Meine Tochter Lenja und ich besuchen meine Freundin und ihre Familie in Bonn. Ich bewohne das oberste Stockwerk ganz für mich allein und werde schon frühmorgens von einem Heißluftballon begrüßt, der ganz in der Nähe über den Himmel schwebt (einmal stundenlang mit solch einem Ballon fliegen!). Nach einem ausführlichen Frühstück machen wir uns auf Richtung Köln, nach Brühl. Zunächst aber legen wir wegen einer Zugverspätung (Menschen auf den Gleisen) einen kurzen Zwischenstopp an der Bonner Museumsmeile ein, eine Kapelle spielt und die Kinder vergessen ihr gesetztes Alter von elf und vierzehn Jahren und rennen durch die Wasserspiele, bis sie pitschnass sind. Das soll das großartigste Erlebnis des Tages für sie werden!
Schloss Augustusburg und Schlossgarten in Brühl sind dermaßen schön, dass sie zusammen mit nur 844 weiteren Bauwerken auf der ganzen Erde zum UNESCO-Weltkulturerbe gehören – eines der bedeutendsten Bauwerke von sowohl Barock als auch Rokoko in ganz Deutschland. Heute wollen wir nur die Außenanlagen bewundern, teils strenger Barock, teils englische Landschaft, Gartenkunst vom Feinsten jedenfalls. Wir entdecken einen Jardin Secret, einen geheimen Garten, und genießen dort Espresso und Kuchen im Café mobil.
Im nahe gelegenen Max-Ernst-Museum können wir die Werke des Dada- und Surrealisten bestaunen sowie eine Sonderausstellung über Robert Wilson, „The Hat Makes the Man“. Besonders gefällt mir eine Kachina-Mickey-Mouse und eine Installation aus einem Video mit Schneeeule vor gepunkteter Tapete, umrahmt von einer schwarz-weiß-Tapete aus hunderten von identischen Fotografien des Künstlers und Federumhängen aus der Südsee. Und, ach ja, blaue Vögel, die in der Luft schweben. An den Werken Max Ernsts wiederum gefällt mir der Unernst, der Humor, das Spielerische. Ich habe Surrealisten bisher eher als düster und beängstigend empfunden, nun lerne ich eine Facette kennen, vielleicht den Dada-Anteil Ernsts.

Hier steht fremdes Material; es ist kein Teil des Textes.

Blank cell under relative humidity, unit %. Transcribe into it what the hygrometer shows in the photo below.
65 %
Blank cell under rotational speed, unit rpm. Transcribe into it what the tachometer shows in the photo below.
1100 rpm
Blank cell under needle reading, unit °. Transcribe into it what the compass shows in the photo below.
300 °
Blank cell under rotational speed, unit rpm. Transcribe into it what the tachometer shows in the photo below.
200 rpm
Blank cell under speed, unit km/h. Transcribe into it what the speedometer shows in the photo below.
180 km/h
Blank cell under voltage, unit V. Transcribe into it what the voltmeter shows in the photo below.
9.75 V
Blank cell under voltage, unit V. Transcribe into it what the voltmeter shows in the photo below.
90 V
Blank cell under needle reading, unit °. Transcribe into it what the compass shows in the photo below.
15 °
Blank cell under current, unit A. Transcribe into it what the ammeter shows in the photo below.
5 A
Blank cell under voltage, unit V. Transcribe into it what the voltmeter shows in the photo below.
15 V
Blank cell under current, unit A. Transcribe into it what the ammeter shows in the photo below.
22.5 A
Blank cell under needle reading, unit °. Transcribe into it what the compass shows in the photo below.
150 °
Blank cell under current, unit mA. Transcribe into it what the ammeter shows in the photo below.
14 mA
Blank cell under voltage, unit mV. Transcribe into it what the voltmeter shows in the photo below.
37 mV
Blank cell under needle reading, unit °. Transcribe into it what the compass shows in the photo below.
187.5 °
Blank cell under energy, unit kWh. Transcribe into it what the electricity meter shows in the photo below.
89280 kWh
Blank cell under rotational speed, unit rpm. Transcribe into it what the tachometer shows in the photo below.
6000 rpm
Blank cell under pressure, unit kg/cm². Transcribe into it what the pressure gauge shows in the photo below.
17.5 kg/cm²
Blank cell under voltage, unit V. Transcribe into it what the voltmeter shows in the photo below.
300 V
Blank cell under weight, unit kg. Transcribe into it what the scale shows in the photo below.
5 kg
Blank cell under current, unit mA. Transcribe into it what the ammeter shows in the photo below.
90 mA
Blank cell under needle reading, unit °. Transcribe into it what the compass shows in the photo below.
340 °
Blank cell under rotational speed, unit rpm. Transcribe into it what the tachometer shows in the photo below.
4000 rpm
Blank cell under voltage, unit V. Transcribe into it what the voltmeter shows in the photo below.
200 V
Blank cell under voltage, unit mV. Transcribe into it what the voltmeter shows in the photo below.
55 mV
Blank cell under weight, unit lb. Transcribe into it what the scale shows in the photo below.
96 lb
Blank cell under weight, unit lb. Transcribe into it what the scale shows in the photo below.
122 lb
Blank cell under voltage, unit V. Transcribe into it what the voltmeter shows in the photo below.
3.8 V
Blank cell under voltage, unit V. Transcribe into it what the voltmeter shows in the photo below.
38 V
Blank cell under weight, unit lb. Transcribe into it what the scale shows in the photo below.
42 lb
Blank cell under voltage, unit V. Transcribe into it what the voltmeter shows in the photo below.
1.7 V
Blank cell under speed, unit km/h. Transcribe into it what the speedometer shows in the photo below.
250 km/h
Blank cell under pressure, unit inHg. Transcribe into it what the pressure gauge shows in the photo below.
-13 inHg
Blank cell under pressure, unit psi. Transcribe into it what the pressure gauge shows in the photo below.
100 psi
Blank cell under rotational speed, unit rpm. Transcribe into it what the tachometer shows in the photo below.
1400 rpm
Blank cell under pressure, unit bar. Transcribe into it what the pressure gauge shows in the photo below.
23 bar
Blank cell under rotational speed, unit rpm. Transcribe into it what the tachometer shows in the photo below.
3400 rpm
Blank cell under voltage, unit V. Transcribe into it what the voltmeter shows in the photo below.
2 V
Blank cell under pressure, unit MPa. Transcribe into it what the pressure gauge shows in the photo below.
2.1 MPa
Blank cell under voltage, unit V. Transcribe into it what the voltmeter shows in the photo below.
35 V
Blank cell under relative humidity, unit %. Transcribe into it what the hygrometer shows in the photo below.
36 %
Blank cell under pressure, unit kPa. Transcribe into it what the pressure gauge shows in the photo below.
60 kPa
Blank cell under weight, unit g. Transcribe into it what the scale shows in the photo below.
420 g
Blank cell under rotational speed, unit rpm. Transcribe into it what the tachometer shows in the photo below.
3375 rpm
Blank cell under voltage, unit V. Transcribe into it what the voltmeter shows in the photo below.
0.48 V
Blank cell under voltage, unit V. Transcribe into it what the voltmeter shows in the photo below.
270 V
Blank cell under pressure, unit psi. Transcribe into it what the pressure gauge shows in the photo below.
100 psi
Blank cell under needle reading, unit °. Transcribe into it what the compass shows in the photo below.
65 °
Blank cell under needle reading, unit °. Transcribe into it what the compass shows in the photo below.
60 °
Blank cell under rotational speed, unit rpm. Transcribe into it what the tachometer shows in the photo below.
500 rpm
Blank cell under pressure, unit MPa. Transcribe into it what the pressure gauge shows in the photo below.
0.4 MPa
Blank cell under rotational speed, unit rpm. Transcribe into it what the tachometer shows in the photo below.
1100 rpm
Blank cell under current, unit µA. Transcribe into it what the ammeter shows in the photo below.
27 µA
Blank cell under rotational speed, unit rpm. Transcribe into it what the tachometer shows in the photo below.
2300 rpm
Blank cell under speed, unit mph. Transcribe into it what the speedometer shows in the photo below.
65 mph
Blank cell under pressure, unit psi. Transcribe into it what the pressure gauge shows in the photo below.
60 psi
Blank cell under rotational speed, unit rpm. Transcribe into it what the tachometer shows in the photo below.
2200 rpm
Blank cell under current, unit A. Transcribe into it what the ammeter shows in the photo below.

Max Ernst, Capricorn, 1948
Gefragt nach der Interpretation seines berühmtesten bildhauerischen Werks, Capricorn = Steinbock, soll er scherzhaft gesagt haben, es sei ein Portrait seiner Familie. Ach ja, und hier gibt es auch eine Verbindung zu Robert Wilson, denn mit den Kachina-Elementen der Hopi-Indianer ist dieses ebenfalls versehen.
Auch auf der Rückfahrt hat der Zug Verspätung, und so zitiert meine Freundin eine Lebenshaltung, die sie während in London kennengelernt hat: „Wir praktizieren jetzt die englische Variante und scheren uns nicht daran, was der Fahrplan sagt: Wir gehen einfach zur Haltestelle und freuen uns, wenn irgendwann ein Zug kommt.“ Allein an diesem Ausspruch zeigen sich schon die 50% Chromosome, die sie von ihrem Vater geerbt hat: Der ist ein hoffnungsloser Optimist und damit inzwischen schon neunzig Jahre alt geworden – bei immer noch recht guter Gesundheit: Denn Optimisten leben länger!
Zu Hause kochen wir ein veganes Risotto mit Weißwein, Artischocken, Stangensellerie, Zitronenschale und frischer Minze, als Vorspeise gibt es Gazpacho vom Vortag und später am Abend Pfirsiche und Weintrauben – köstlich!
Anschließend spielen wir – für mich zum ersten Mal im Leben – das Brettspiel Scotland Yard – ich habe Glück und gewinne zusammen mit den Kindern gegen meine Freundin. Macht spielen glücklich? Mich schon!
Vor dem Schlafengehen schauen wir noch in den Nachthimmel, denn heute soll der Sternschnuppenregen der Perseiden am besten zu sehen sein. Ich bin am ausdauerndsten und werde mit zwei kleinen Schnuppen und fünf ausgewachsenen Kometlein beschenkt. Sieben Wünsche wünsche ich. Große Wünsche.